Rektör seçimiyle ilişkili olan bu KHK’yi, OHAL ile ilişkili olmadığından o zaman iptal etmiş olması gereken AYM, rektör atamalarının KHK ile yapılamayacağına ve yeni bir düzenleme yapılması için bir yıl süre verilmesine ancak 4 Haziran 2024 günü karar verebilmiştir. AYM’nin bu kararı, yaklaşık 8 yıl gecikmiş ve atı alan Üsküdar’a geçmiş olsa da, hukuksal açıdan önemlidir. Önemli olduğu kadar da 8 yıldır hukuksuz atama yapıldığının bir kanıtıdır.
676 sayılı OHAL KHK’sinin zamanında iptal edilmemiş olması, akademik yaşama onarılması güç darbeler vurmuştur. 29 Ekim 2016’dan sonra, AKP yandaşı olmayan hiçbir kimse rektör olarak atanmamıştır. Batı dünyası ilahiyatçı rektör atanmasına 200 yıl kadar önce son vermişken, bizde rektörlerin önemli bir bölümü imam hatipli ya da ilahiyatçılardan seçilmiştir. Kayyım niteliğinde olan rektörlerle üniversiteler AKP’lileşmiş, üniversiteler içine kapanıp ülkede yaşanan ekonomik, siyasal, hukuksal ve sosyal sorunları görmezden gelmeye başlamışlardır. Üniversitelerde hukuk dışı yöntemlerle yandaş akademisyen ve idari personel alımı hızlanmıştır. Laik eğitimi savunan sendikaların üye çoğunluğuna sahip olduğu üniversitelerde, geçen günlerde BÜ’de de yaşandığı gibi, üye çoğunluğu laik, bilimsel ve karma eğitim karşıtı AKP yandaşı sendikanın eline geçmiştir.
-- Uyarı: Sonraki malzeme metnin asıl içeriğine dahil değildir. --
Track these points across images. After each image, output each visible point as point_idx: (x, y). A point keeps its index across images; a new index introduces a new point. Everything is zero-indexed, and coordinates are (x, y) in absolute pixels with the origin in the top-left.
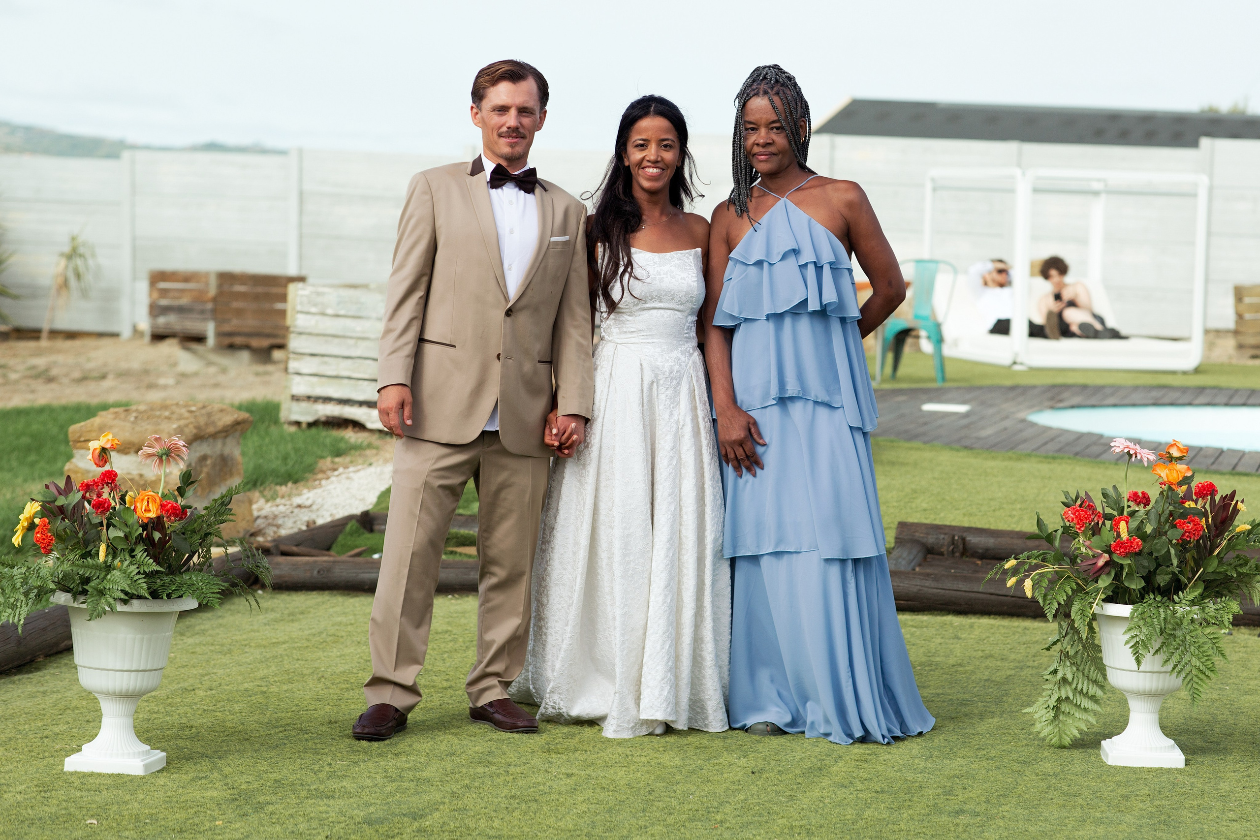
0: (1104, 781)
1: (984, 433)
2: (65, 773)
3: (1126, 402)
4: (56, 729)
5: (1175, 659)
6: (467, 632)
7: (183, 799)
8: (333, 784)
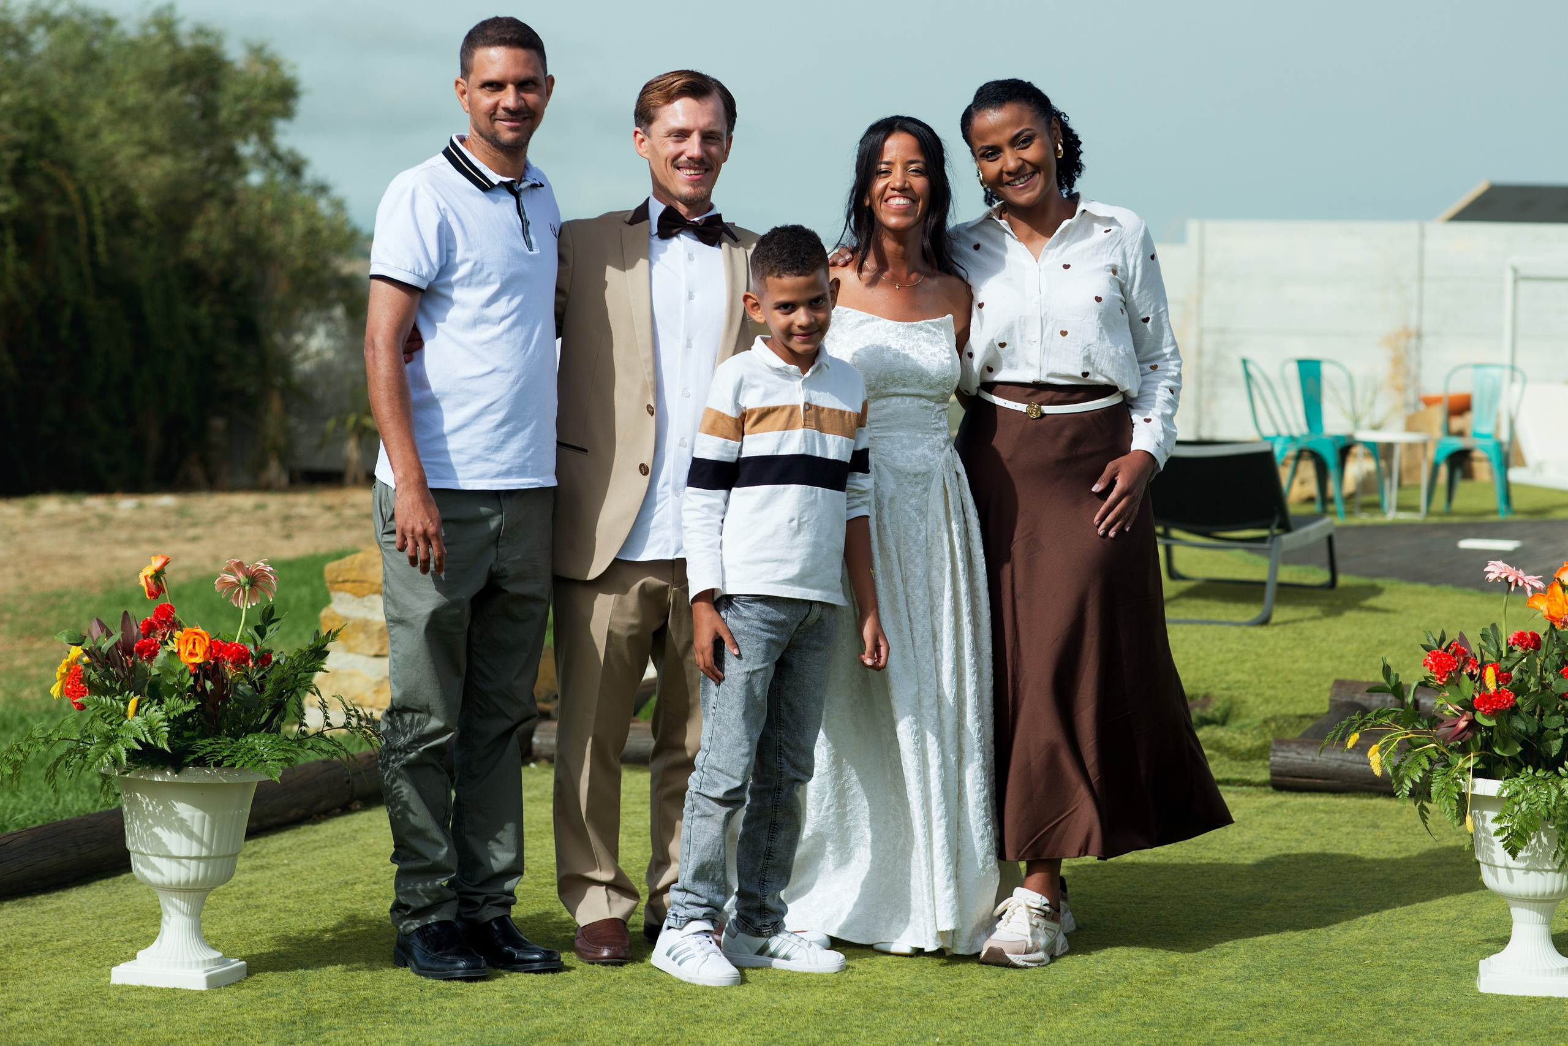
0: (1460, 1015)
2: (107, 986)
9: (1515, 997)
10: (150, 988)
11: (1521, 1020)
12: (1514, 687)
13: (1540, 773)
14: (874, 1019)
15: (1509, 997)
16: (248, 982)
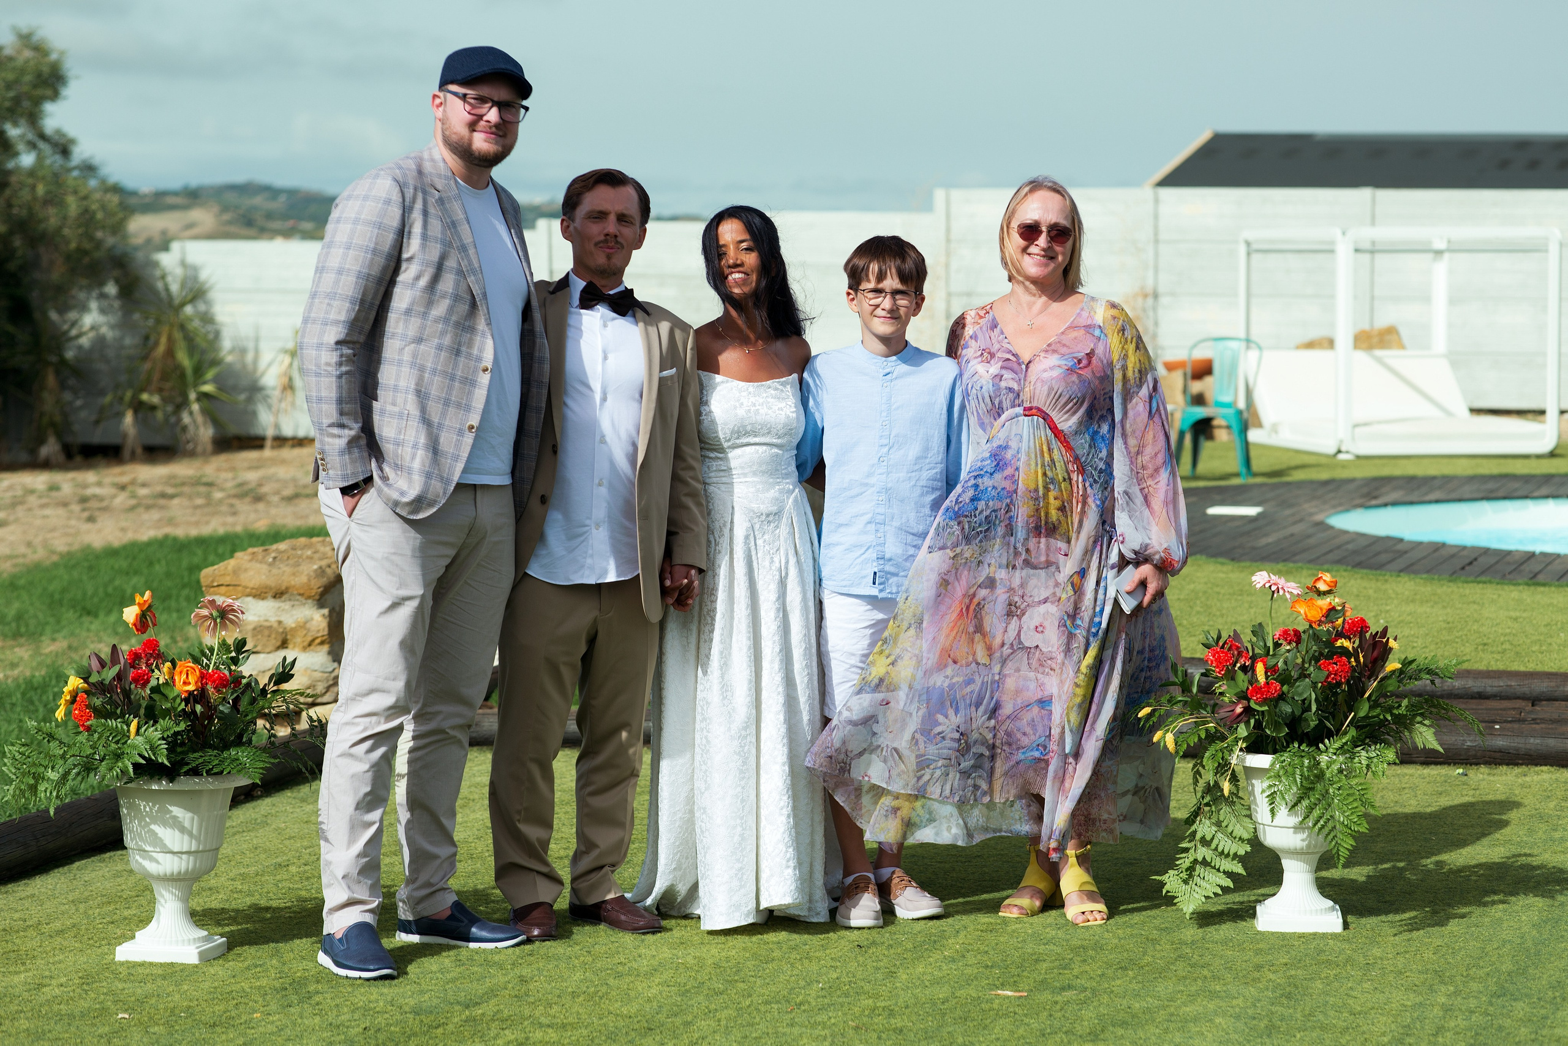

AYM’nin bu iptal kararı bir hukuk zaferi sayılabilse de, iktidarın, Yargıtay’ın ve bazı mahkemelerin AYM kararlarına uymaması, bu karara da uyulmayacağı olasılığını artırmaktadır. Çünkü hukuk işlemeyince, toplumsal bir tepki oluşmadıkça AYM kararlarını geçerli kılacak bir yöntem yok gibidir. İktidar, AYM’nin bu kararına uyup bir düzenleme yapmaya kalkışsa bile, düne kadar olduğu gibi, meclis çoğunluğuna dayanarak yine istediği yöntemi, Anayasaya karşı da olsa, yasalaştırabilecektir.
Bu arada, 29 Ekim 2016’dan bu yana görev yapan rektörler hukuk dışı yolla atandıklarına göre, hukuka saygı gereği yapılması gereken ilk iş bellidir: Şu anda görevde bulunan rektörler ile bu rektörlerle işbirliği yapıp dekan bölüm başkanı gibi birim başkanları herhalde görevlerinden istifa etmelidir. Hiç değilse şu anda görevde olan rektörlerin hukukla ve üniversite anlayışıyla bağdaşmayan uygulamaları yok hükmünde sayılmalıdır.
Laik, bilimsel ve hukuka saygılı kesimlerin "hukuksal düzene" sahip çıkması her geçen gün daha da önemli hale gelmektedir.